With a forceful shove, the box vanished through the small door, which hissed shut with a vacuum seal. On the monitors, lines of green code began to cascade like a digital waterfall.
"Now we wait," the Weaver’s voice crackled. "And Alpha? Don't even think about leaning against the walls. They’re sensitive."
The hum of the servers in the "Iron Sump" seemed to drop several octaves, becoming a low, physical vibration that rattled the marrow of Fennigan’s bones. On the wall of monitors, the digital waterfall of green code suddenly snapped into a single, high-definition image: a scanned document, old and yellowed, but with a digital signature that was fresh—and unmistakably Blackwood.
The Weaver’s synthesized voice lost its playfulness. "Alpha... you’re not going to like the source code on these encryption keys. They weren't generated by Vane. They were generated from a terminal inside your own pack house. A master administrative override."
Jax stepped closer to the screen, his face pale in the blue light. "That’s impossible. Only three people have that level of clearance. Me, Fenn, and—"
"And the man who built the system," the Weaver interrupted.
A new window bloomed on the center monitor. It was a series of wire transfers and architectural plans for the very bunker they had discovered on the East Ridge. The dates went back years—long before Vane had ever stepped foot near their borders. But it was the signature at the bottom of the authorization forms that stopped Fennigan’s heart.
Damon Blackwood.
"No," Fennigan breathed, the word torn from his throat like a physical injury. "My father... he’s been the one shielding the construction? He’s the reason the patrols never saw a thing?"
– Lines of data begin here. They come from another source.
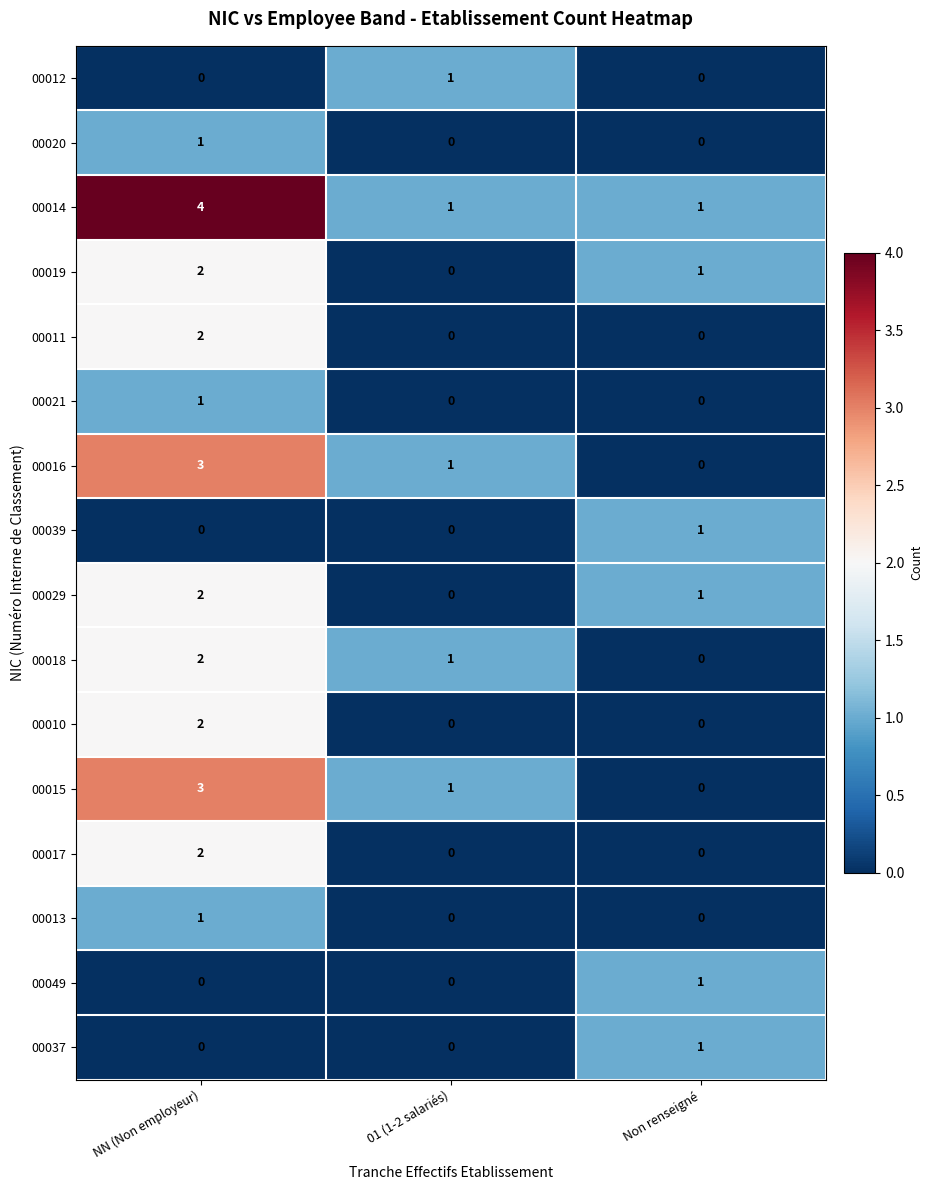

What is the sum of all 00016 values?

4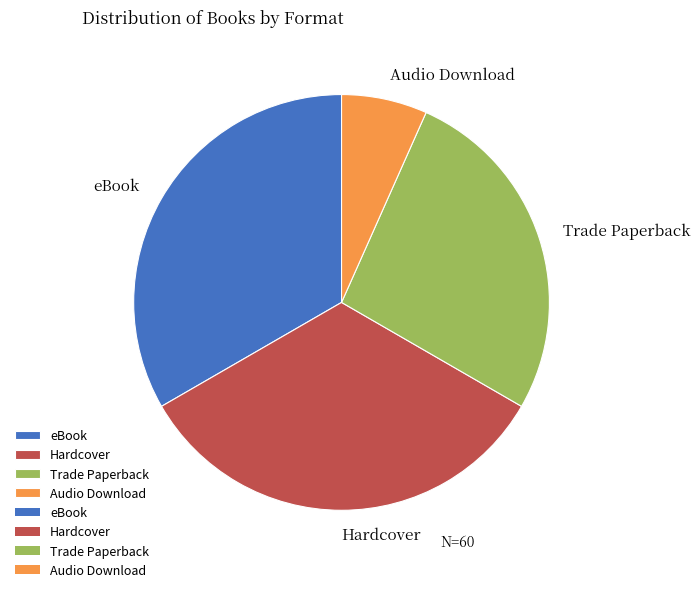

Combined, do Audio Download and Trade Paperback account for over 50%?

No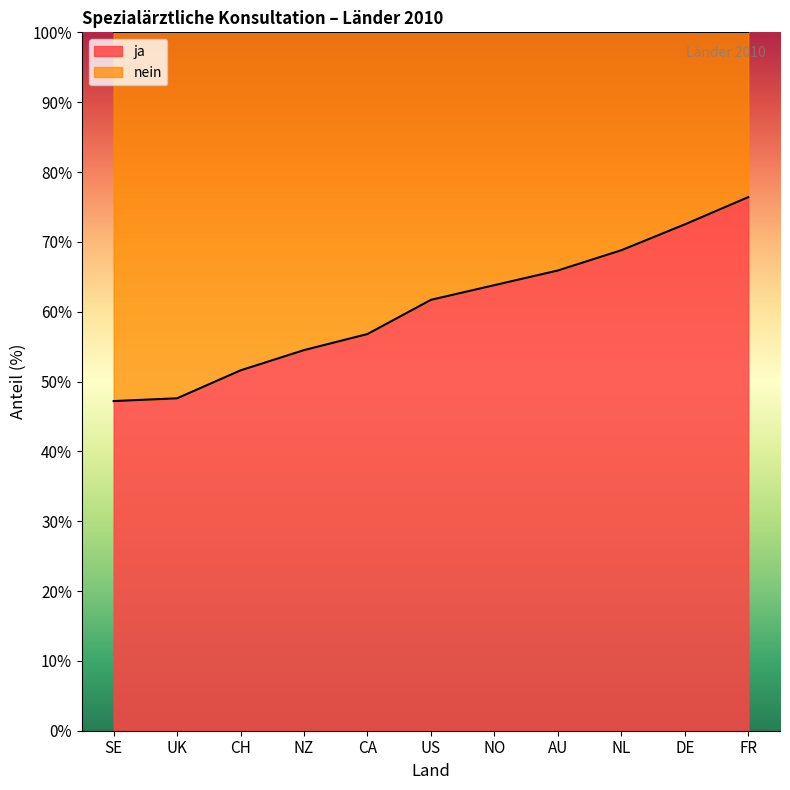

List the labels in order of value, smallest first.

SE, UK, CH, NZ, CA, US, NO, AU, NL, DE, FR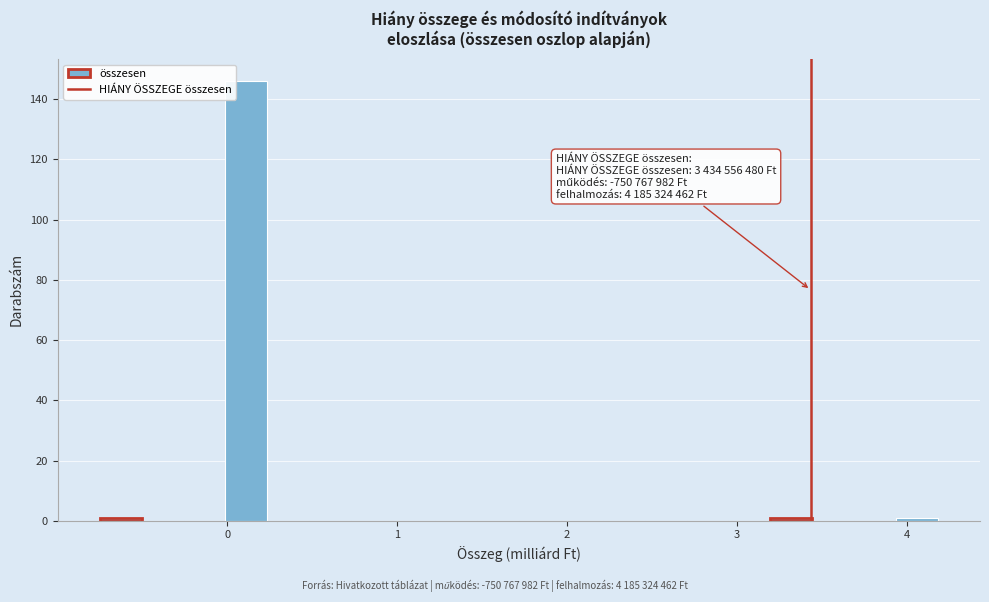

Around what value on the x-axis is the tallest bar? Give the approximate position of its centre, as read against the axis.

0.1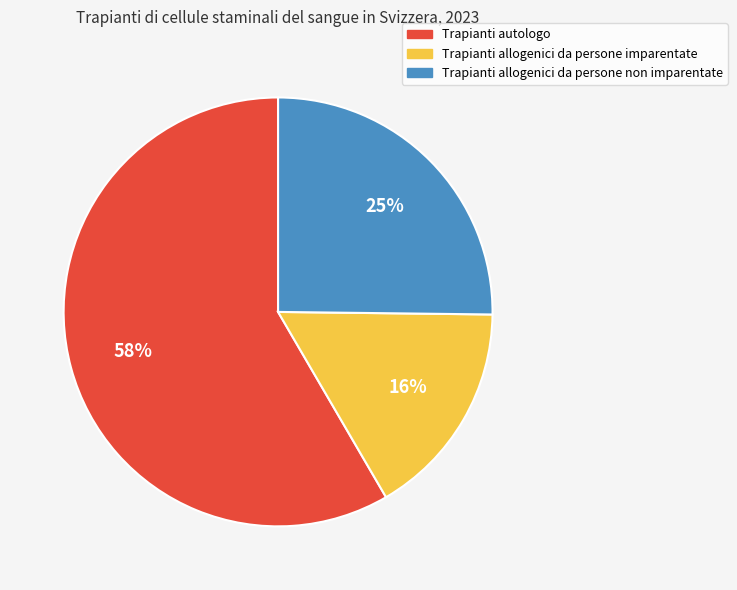

Which has a higher value, Trapianti allogenici da persone non imparentate or Trapianti autologo?

Trapianti autologo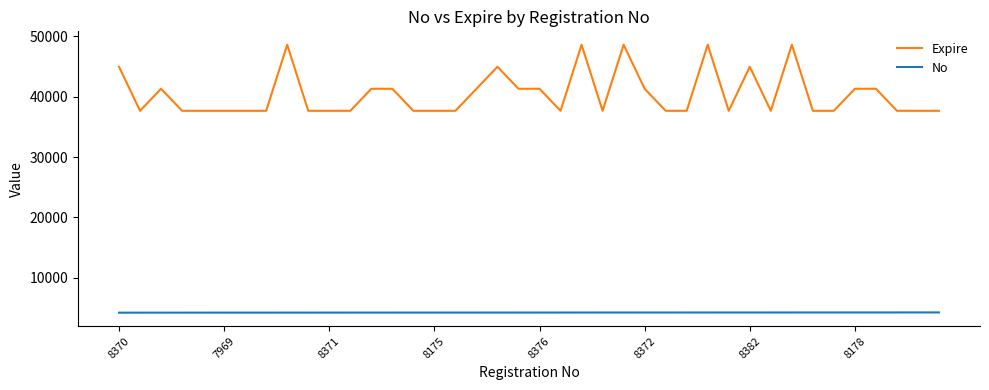

True or false: Expire and No intersect in this chart.

False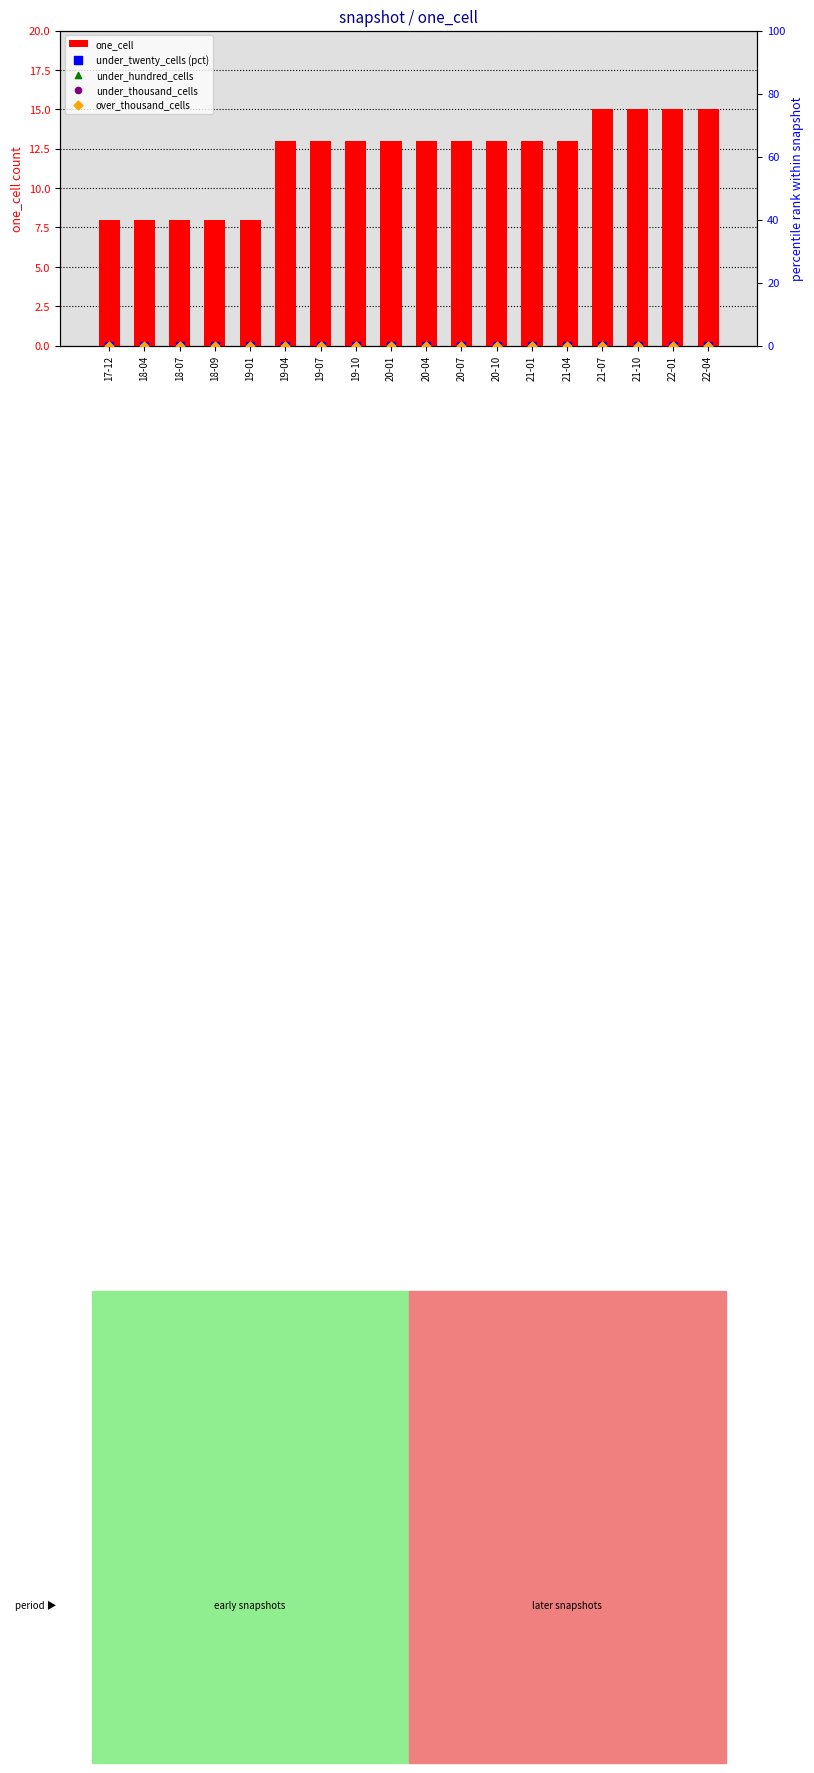

At which category is the sum across all series the highest?

21-07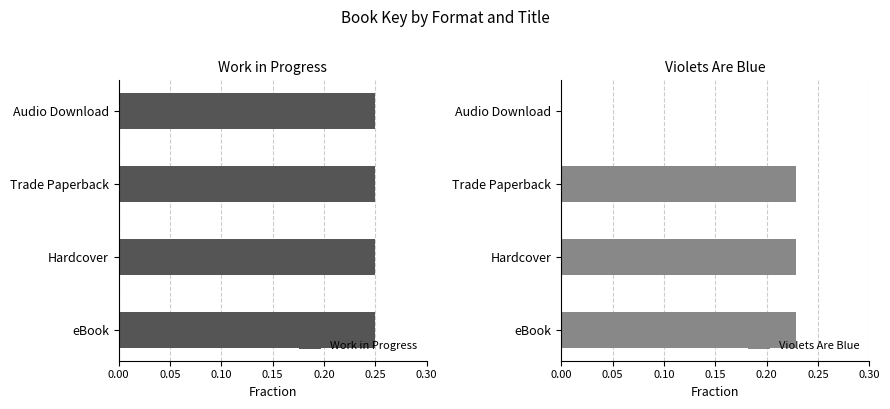

How many positive values does the Violets Are Blue series have?

3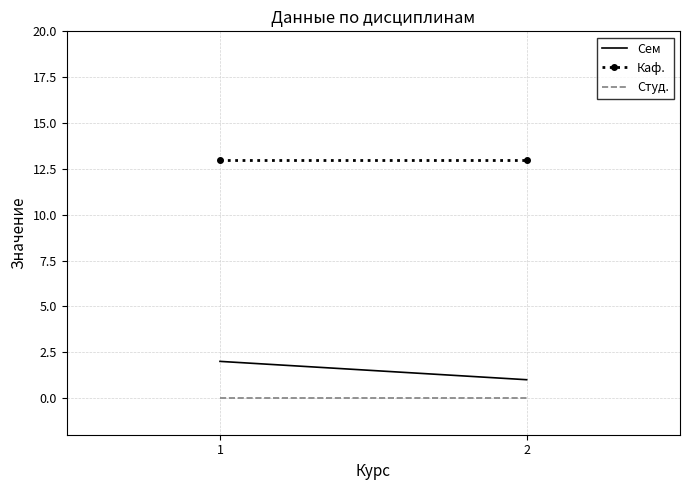

At which label does Сем reach its minimum?

2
"It’s worse than that," the Weaver’s voice crackled. "He wasn't just shielding it. He was funding it. These files show he’s been funneling pack resources into a 'contingency' fund for the High Council for over a decade. He’s been holding a knife to his own family’s throat while sitting at your breakfast table."
The betrayal hit like a physical blow. Fennigan thought of his father on the porch just hours ago, holding the twins, his face a mask of grandfatherly devotion. He thought of his mother, Elana, who had stood by Damon for forty years, unaware that the man sharing her bed was the architect of their greatest threat.
"He didn't just hide the bunker," Jax whispered, his voice shaking with a cold, lethal rage. "He’s the one who gave Vane the maps. He’s the one who knew exactly how to bypass our internal sensors. Our father isn't just a traitor, Fenn. He’s the mole."
On the screen, a final file decrypted. It was a live feed—a hidden camera inside the very bunker they were hunting. And standing in the center of the concrete room, looking at a wall of monitors that mirrored the ones in the pack house, was Damon. He looked older, tired, but his eyes held a cold resolve that Fennigan had never seen before.
He wasn't just a retired Alpha. He was a man with a second secret life, and that life was currently a threat to everyone Fennigan loved.
The air in the "Iron Sump" didn't just turn cold; it turned electric. Jax’s knuckles popped with a sound like dry timber snapping as he leaned into the screen, his amber eyes bleeding into a predatory, glowing gold.
"You had better be damn sure of what you’re saying, Weaver," Jax hissed, his voice vibrating with a lethal, Beta frequency. "That’s not just an accusation. That’s a death sentence. Those are words of a dead man if you're lying. You’re talking about our father, the man who raised us."